PRLog - Aug. 30, 2011 - TORONTO -- Professional home stagers have a special skill set that many home sellers and real estate agents simply don’t have. According to The Staging Diva, Debra Gould, this is quite evident when watching various home staging shows on TV.
“There are many invaluable lessons that real estate professionals, including new home stagers, can pick up from staging shows,” Gould writes on her blog, the Home Staging Business Report. “As a home stager, my favorite part is seeing the décor of the homes and imagining what I would do to make the spaces more appealing to the potential buyers who are viewing them.”
Founder of the Staging Diva Home Staging Business Training Program, Gould explains that watching home staging programs on TV can give stagers a good sense of what buyers are looking for and what scares them off. For instance, in vacant or partially-furnished homes, buyers often have a hard time figuring out how they’d use a certain space, and as a result, they perceive the home as having an awkward layout. Cosmetic issues are also a big turn-off, especially if the buyers assume a bathroom or kitchen needs to be renovated because the space doesn’t show well.
“If the properties in these types of scenarios had been staged, several mental barriers would have been removed for these buyers, and that is the entire point of home staging,” Gould explains. “You’ll notice that on home staging shows, almost everyone ends up floundering around a vacant home wondering where their furniture would go or how they would make good use of the space. That’s because when a room is vacant, it’s almost impossible for a potential buyer to get a good sense of scale. Believe it or not, this can prevent someone from making an offer, especially in a buyer’s market. If someone has made up their mind that their furniture won’t fit, they might just decide to move on to the next property.”
Gould also encourages stagers to watch home staging programs to get an idea of what people expect when they’re looking at homes in different price points. For example, as buyers look at higher-end homes, you hear them talk about changing out the builder’s light fixtures, but that is a total non-issue in a less expensive property.

→ **DATASET EXTRACT**:
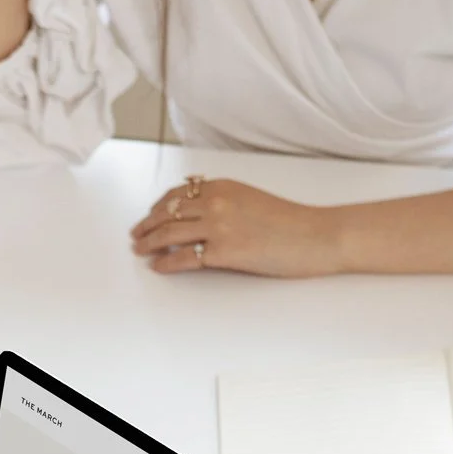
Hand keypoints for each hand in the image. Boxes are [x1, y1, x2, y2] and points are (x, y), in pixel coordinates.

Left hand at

---

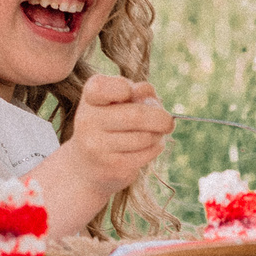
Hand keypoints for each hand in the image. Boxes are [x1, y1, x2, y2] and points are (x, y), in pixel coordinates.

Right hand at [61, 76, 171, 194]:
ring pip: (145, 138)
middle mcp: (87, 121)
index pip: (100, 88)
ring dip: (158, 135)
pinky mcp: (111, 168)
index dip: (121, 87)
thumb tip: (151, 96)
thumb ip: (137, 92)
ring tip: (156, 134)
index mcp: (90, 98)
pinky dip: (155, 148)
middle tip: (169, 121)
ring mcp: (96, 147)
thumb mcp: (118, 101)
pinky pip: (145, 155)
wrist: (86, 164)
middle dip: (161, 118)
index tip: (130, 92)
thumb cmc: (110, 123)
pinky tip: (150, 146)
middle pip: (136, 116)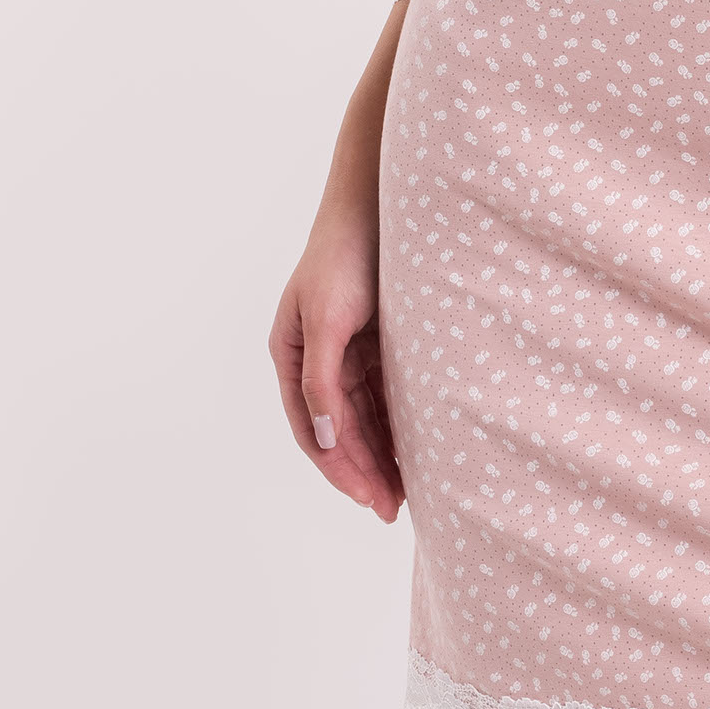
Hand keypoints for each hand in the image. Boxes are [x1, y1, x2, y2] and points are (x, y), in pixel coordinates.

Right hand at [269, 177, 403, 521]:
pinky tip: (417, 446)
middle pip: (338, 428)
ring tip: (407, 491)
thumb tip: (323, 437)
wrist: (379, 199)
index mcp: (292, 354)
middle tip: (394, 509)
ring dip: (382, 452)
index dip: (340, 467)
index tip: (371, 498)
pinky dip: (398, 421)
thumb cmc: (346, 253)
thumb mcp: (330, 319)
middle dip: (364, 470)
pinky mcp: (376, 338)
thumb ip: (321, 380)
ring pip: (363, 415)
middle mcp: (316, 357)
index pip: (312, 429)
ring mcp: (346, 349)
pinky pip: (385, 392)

→ **TASK PROMPT**: Copy the passage on home staging shows from "Gould also encourages" up to and including "less expensive property.", word for word.

→ **REPLY TO THE EXERCISE**:
Gould also encourages stagers to watch home staging programs to get an idea of what people expect when they’re looking at homes in different price points. For example, as buyers look at higher-end homes, you hear them talk about changing out the builder’s light fixtures, but that is a total non-issue in a less expensive property.